Roddenberry's free love
Wild sex-crazed hedonism is a "Trek" tradition, going back to Gene Roddenberry's own lusty views of free love (if you need a clear view on Roddenberry's views on open sexuality, watch the 1971 feature film he wrote, "Pretty Maids All in a Row" — or any of the "Star Trek" episodes that center on an alien society comprising scantily-dressed, low-tech "children of the universe"). One of Roddenberry's more pervasive utopian ideas was that free love would eventually rule and that multi-person relationships should be the norm. He himself wanted to be part of a polycule that included Majel Barrett and Nichelle Nichols (this is no idle gossip; this comes from Nichols' own autobiography), and would eventually have an open relationship with Barrett and his longtime girlfriend Susan Sackett (described in her book, "Inside Trek: My Secret Life with Star Trek Creator Gene Roddenberry").
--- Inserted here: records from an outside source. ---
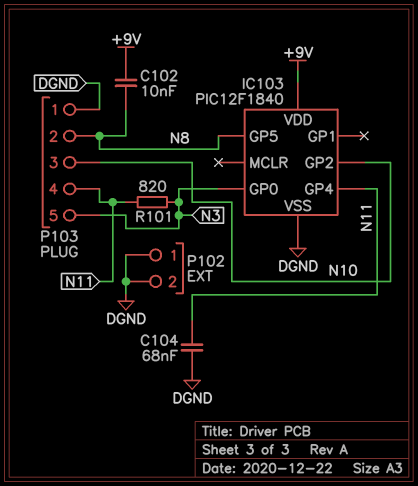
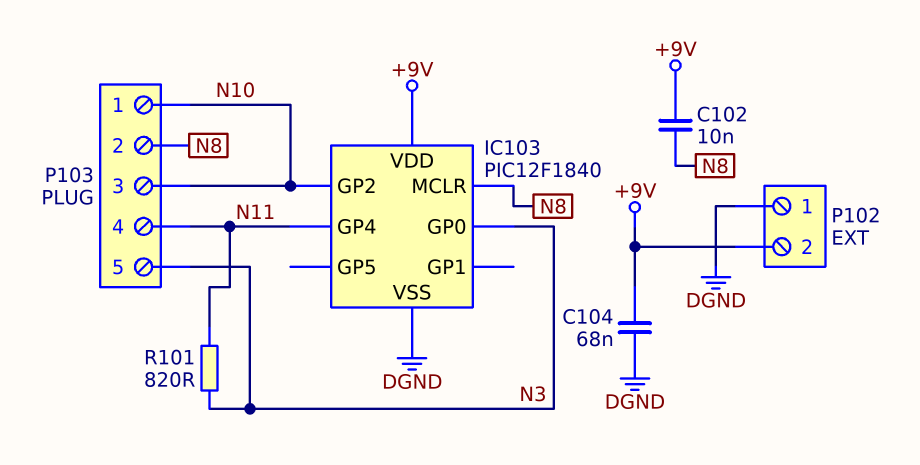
C104: 68nF (DGND, N11) -> 68nF (+9V, DGND)
IC103 pin GP5: N8 -> none
IC103 pin MCLR: none -> N8
P102 pin 2: DGND -> +9V
P103 pin 1: DGND -> N10

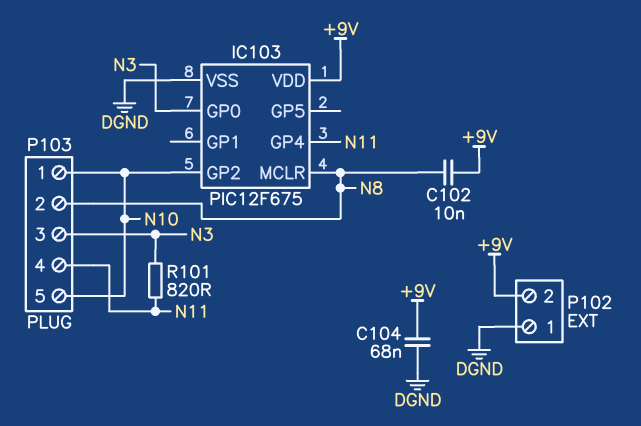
IC103: PIC12F1840 -> PIC12F675
P103 pin 3: N10 -> N3
P103 pin 5: N3 -> N10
So Billingsley's ideas of Denobulan hedonism fits the Roddenberrian spirit of "Trek," and his idea of a ship full of sexually-charged Denobulans wouldn't have been out-of-place in the original series (at least thematically). One can easily picture McCoy walking in on nude aliens in the sickbay and politely averting his eyes while trying to get them to dress once again, or Kirk and Spock having to tell a Denobulan captain — using very, very guarded language — that sex in the ship's corridors isn't appropriate on a Starfleet vessel.
Hilarity would have, no doubt, ensued.